▶ **Excerpt to read**
┄┄┄┄┄┄┄┄┄┄

The immediate task facing governments and central banks is to pull the world economy out of its tailspin. But our collective failure to forecast and avert this crisis carries important lessons for the longer term. The discussion so far has focused on regulation, but we also need to design a new framework for macro-economic policy and the roles of government and central banks.
After the booms and busts that followed the 1971 breakdown of Bretton Woods, we built a regime based on a powerful consensus in academic macroeconomics. It appeared to work in stabilising inflation and providing a foundation for continuous growth. We thought we had cracked the problem.
According to this new orthodoxy, macroeconomic stability should be achieved through interest rates. Rate-setting should be entrusted to an independent central bank, whose commitment to low and stable inflation would anchor inflation expectations. Fiscal policy was discarded as an instrument of macroeconomic policy. Regulation, too, was seen as a microeconomic tool, to establish fair markets and resilient financial institutions. The split of monetary, fiscal and regulatory functions in the UK reflected this consensus particularly clearly; but it also underpinned policy in Europe and the US.
Meanwhile, the dominant school of monetary economics argued that central banks should be guided in setting interest rates above all by two factors: the gap between consumer price inflation and its target and the gap between output and its equilibrium level.

┄┄┄┄┄┄┄┄┄┄

A run of lines:
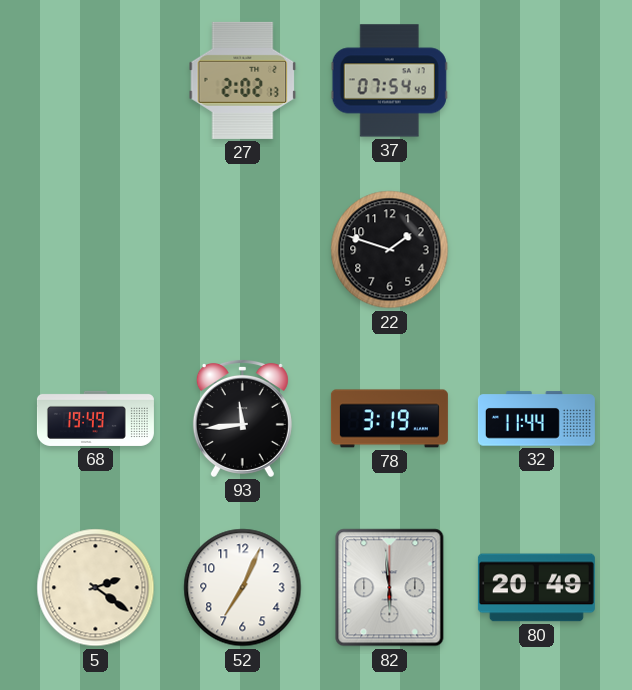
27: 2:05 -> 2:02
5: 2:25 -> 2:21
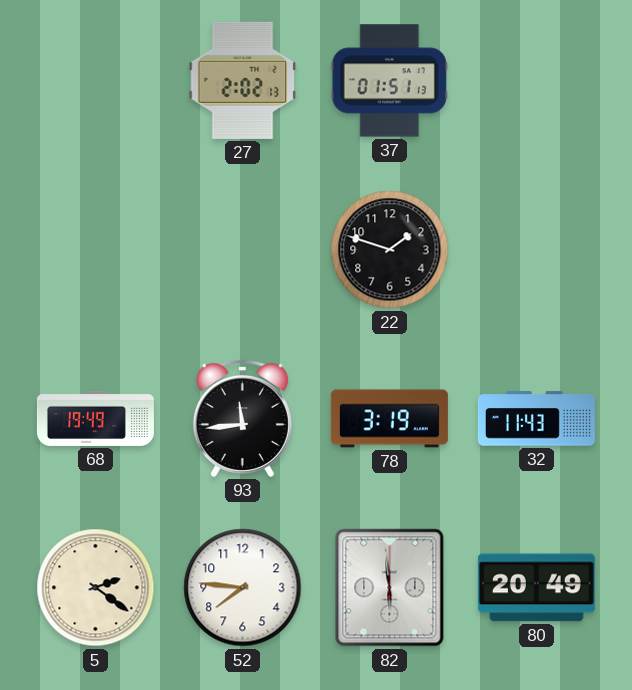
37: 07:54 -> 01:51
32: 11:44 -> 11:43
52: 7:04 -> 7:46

┄┄┄┄┄┄┄┄┄┄

▶ **Directions**
Pick up the essay on rethinking macroeconomic policy after its last sentence and continue it. These lines stand apart from the text and are separate material.

▶ **Final answer**
The past two years have shown the limitations of this approach. It has proved effective in fighting the last war: preventing 1970s or 1980s-style inflationary booms. But neither inflation nor the estimated output gaps in Europe and the US in 2006-2007 suggested we were on the verge of economic meltdown. Our modern macro models had little place for the long build up of global imbalances, and the credit and asset price bubbles that were to burst with such devastating consequences. Some models were still pointing to a tightening of policy right up to the summer of 2008, while the global financial system seized up.
During the crisis, the clear dividing lines between monetary, fiscal and regulatory functions have been replaced by close co-operation. Central banks and finance ministries have been drawn into decisions on the appropriate levels of capital and liquidity for individual banks. At the same time, regulators' requirements have become drivers of bank lending and thus of the broader economy. Fiscal policy has returned to a central place in macroeconomic policy both through traditional tax and spending measures and through bank recapitalisation. As central banks have turned to quantitative measures and printed money, they have needed government underwriting.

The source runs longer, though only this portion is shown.